Thursday, September 6, 2012

The way we read

Amazon is still looking forward -- and backwards, in the age of digital reading. Two man themes from today’s press conference. First, it focuses on service, not gadgets. While most of the commentators in the past year have been focused on the bogus paper-vs. digital debate,  lamenting the restrictions of DRM, or complaining about the looks of the rectangular  square plastic tablets,  a lot was happening in the Kindleverse. Whispernet allowed us to download and read books almost everywhere on the planet, and to keep them in sync among our many devices. Library borrowing followed, bringing back the sharing dimension of traditional books while protecting copyright holders. The Amazon Digital Publishing platform allowed authors immediate access to the market, with royalties unheard of in book publishing history. 

Today they added a new dimension, with serialization.

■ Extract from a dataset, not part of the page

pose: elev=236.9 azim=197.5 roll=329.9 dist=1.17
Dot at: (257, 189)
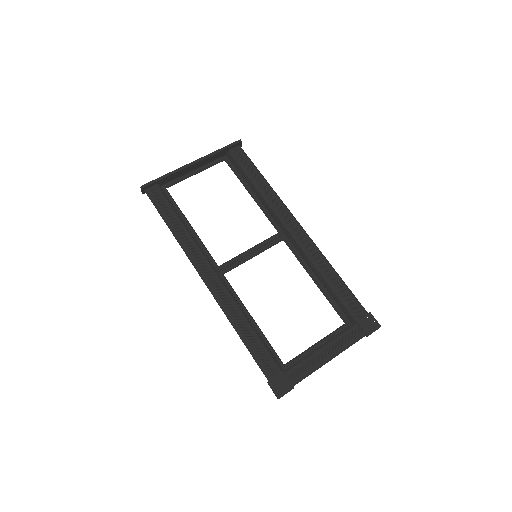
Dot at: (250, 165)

Not only authors will be able to sell one chapter at a time, but Kindle will automatically aggregate them into the larger opus. Not by chance Amazon is experimenting with the free distribution of some Dickens classics, the golden era of serialization. But what they promise is more, and along the line of what Neal Stephenson, Greg Bear et al. have tried (http://mongoliad.com/): not only serialization, but active discussion, opening up the avenue for author-reader interaction and participative reading. The possibilities are endless (and perhaps scary too, if one takes Stephen King’s “Misery” a little too seriously). So while others might be focusing on the bells and whistles, device resolutions and gaming possibilities, as a reader I salute this new effort to bring reading out of the static, publishing-industry-controlled twentieth century model… and getting back some of the more intriguing literary possibilities from centuries past.